Drugs? Guilty as charged. Up for two days straight doing speed, where reality became psychedelic in stages so gradual we weren’t aware of it until we realized that we were babbling to each other about the stupidest things; making love standing up in the shower as the two hundred mics of LSD started to come on, then, later, staring in amazed delight at the patterns the rain made on the window; doing shots of tequila and realizing that there were a lot of Old Earth jokes that she hadn’t heard, and watching her dissolve into giggles over the pig with the wooden leg.
She.
She hated Tom, pretty much ignored Eve, got along well with Rich, and seemed to connect with both Jamie and Rose. Sometimes when I was tied up for an afternoon, she’d spend the day with the two of them, and I was pleased that they seemed to get along so well
. I met few of her friends, and at first I thought she was ashamed of me, then I realized that she just didn’t care what they thought, and it was almost more ego inflation than I could stand.
She.
It was only slowly that I discovered how much she was coming to dominate my thoughts and actions. If she was happy, I was happy. If I wanted to do something she didn’t like, such as play “Goin’ Down that Old Dusty Road,” she could take the pleasure out of it, and her scorn pierced like needles.
She.
She had more moods than anyone I’d ever met, and at times I found myself just standing back and watching them: the imp in the bookstore; the seductress who first propositioned me from beneath her eyelashes; the bitch who nearly tore my throat out the second time we argued about Hags disease (which story I’ll skip, thanks); the Star to Be, with her eyes gleaming and her voice calm as she spoke about the future; the personal secretary and valet who helped me figure out my budget, cut my hair, and advised me on clothes that would look good to her without offending my twentieth-century Earth sensibilities; and, very, very occasionally, the warm, vulnerable human being who wanted to be cherished and loved.
She had as many different personalities in bed, too, but those aren’t any of your business, and I don’t think knowing will help your understanding of the strange events I’ve chosen to relate, so they’ll stay here in my heart where I can keep them safe.
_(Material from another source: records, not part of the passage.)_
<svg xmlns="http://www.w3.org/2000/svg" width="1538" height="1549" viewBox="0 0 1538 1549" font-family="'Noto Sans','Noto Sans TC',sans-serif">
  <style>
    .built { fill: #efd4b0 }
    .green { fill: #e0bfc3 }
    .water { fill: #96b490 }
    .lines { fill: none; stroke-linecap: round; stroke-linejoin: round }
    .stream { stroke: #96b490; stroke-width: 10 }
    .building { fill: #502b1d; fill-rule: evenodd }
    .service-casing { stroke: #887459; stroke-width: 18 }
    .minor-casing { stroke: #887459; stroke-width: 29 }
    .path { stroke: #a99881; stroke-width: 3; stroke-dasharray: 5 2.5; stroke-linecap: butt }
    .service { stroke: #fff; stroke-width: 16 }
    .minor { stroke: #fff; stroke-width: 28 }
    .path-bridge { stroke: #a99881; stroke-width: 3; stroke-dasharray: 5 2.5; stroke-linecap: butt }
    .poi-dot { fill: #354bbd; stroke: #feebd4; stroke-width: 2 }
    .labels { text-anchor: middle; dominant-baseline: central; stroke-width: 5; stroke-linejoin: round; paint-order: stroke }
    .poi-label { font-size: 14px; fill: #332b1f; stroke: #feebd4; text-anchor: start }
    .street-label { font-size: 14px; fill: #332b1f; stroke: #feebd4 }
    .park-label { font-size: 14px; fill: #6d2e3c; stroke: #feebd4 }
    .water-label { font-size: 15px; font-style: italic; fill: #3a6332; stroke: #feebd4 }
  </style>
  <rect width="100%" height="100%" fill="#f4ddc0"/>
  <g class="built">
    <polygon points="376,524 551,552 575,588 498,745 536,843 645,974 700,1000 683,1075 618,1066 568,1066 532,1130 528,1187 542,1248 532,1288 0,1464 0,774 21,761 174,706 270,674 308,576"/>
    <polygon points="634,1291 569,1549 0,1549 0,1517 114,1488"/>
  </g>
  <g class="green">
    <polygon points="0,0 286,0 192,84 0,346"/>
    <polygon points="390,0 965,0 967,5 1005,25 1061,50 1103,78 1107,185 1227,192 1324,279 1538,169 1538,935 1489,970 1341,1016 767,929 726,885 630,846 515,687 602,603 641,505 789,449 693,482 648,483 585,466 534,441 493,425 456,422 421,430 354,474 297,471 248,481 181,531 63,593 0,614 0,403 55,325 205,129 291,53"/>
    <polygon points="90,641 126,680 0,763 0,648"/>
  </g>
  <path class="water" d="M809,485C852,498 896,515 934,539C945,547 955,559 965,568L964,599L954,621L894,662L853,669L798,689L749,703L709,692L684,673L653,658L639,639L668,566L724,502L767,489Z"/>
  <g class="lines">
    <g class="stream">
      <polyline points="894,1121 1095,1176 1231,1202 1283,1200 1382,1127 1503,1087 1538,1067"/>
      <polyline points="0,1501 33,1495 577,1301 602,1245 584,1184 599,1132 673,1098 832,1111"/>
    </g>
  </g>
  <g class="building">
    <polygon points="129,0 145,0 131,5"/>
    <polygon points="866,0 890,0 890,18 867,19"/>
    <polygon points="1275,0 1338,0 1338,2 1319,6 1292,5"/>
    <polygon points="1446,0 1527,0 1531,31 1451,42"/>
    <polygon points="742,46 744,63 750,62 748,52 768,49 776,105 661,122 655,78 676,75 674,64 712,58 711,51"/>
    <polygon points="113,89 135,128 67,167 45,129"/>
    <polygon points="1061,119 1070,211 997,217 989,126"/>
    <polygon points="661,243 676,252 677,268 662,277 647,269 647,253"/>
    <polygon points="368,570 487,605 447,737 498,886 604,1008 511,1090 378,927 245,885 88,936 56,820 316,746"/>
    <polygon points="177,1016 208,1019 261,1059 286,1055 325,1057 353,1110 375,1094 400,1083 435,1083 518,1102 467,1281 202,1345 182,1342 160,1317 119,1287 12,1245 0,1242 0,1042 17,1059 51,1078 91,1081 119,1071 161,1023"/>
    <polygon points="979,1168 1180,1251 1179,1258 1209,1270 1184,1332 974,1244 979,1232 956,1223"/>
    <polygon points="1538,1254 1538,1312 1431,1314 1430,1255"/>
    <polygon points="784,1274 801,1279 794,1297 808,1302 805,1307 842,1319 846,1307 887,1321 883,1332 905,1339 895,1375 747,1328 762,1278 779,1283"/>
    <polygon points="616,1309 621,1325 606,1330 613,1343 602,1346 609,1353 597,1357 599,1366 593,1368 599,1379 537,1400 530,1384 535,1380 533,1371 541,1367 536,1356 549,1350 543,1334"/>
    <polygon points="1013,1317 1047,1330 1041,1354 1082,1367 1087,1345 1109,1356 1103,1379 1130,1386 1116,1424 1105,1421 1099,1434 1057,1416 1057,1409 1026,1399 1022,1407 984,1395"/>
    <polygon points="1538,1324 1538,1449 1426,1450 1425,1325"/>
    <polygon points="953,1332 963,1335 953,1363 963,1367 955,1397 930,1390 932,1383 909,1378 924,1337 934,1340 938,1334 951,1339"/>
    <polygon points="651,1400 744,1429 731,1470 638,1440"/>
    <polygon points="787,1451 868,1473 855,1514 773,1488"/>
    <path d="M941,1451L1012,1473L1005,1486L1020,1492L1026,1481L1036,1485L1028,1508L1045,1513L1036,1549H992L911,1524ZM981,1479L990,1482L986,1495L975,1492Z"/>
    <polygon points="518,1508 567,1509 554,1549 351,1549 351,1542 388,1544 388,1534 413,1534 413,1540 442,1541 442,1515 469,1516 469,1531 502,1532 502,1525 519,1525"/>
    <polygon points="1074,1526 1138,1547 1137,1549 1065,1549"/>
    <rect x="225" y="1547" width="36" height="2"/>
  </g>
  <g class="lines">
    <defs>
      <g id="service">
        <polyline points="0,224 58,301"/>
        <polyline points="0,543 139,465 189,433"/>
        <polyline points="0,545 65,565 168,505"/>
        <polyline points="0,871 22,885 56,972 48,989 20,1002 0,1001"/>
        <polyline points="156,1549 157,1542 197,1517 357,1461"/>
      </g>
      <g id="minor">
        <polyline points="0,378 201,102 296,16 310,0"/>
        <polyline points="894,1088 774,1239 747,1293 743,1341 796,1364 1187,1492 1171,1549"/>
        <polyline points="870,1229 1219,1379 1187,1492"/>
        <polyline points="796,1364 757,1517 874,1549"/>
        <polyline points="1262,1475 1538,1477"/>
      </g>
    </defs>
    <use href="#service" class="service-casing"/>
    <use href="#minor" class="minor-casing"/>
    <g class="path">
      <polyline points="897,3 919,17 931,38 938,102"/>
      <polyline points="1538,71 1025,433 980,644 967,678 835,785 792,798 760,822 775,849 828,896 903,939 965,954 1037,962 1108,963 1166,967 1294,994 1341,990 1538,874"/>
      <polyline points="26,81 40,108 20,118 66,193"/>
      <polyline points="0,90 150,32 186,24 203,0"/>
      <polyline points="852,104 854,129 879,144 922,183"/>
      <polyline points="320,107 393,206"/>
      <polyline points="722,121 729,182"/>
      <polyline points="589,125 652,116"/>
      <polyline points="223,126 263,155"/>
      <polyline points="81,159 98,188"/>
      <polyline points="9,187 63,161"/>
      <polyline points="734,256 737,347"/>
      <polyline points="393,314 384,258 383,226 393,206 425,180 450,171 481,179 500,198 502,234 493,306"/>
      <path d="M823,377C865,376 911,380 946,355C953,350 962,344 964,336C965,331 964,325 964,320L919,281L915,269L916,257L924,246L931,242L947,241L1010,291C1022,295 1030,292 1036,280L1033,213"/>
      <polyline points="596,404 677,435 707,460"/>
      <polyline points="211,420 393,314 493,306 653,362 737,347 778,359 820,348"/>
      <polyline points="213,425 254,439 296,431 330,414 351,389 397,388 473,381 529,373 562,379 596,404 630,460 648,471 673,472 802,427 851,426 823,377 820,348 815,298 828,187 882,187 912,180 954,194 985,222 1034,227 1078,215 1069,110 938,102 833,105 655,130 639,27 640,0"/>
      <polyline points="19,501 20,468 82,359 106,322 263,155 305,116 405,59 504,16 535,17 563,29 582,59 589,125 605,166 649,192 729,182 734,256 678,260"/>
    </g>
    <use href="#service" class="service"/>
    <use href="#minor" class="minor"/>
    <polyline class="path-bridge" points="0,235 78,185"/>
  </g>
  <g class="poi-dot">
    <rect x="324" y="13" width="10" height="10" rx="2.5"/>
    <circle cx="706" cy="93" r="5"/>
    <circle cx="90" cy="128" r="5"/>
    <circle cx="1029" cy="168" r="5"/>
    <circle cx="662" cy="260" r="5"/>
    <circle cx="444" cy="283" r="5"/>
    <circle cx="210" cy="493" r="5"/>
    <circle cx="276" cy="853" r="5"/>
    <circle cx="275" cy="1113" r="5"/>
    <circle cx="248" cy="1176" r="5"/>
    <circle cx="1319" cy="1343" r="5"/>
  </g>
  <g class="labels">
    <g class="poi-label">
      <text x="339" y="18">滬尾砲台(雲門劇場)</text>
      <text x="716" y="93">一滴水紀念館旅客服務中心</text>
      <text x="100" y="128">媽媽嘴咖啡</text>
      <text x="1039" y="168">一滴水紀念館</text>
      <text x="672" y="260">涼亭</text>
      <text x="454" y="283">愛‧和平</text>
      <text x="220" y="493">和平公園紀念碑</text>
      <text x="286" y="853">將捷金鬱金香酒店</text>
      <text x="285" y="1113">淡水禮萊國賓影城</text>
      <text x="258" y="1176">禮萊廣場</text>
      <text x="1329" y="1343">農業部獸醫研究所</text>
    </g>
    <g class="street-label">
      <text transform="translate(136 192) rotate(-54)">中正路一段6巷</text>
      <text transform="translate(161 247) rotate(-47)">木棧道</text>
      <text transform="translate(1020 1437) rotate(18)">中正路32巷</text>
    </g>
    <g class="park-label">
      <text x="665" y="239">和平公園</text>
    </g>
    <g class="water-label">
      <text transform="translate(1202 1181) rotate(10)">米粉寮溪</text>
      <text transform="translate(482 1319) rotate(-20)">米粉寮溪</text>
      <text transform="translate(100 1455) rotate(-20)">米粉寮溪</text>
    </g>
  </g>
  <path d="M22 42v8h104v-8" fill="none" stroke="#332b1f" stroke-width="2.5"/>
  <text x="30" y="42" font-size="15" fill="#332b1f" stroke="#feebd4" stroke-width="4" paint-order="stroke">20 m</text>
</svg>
But once or twice, she’d hold me so tight I could hardly breathe and say, “I’m crazy about you, you know,” as if she couldn’t believe it herself.
I guess maybe I couldn’t believe it, either.
I was sitting in my favorite booth one Tuesday, when Libby signaled me over to her. She was wearing black jeans and a loose pink top that set off her pale skin and brown hair. I said, “What’s up?”
“Not much. The most important man in the world was here earlier.”
“Oh?”
“Yeah. Only I didn’t realize he was the most important man in the world, so I was serving someone who got here first and I didn’t jump fast enough.”
“Did he complain?”
“Yeah. I told him I was sorry I hadn’t known he was the most important man in the world.”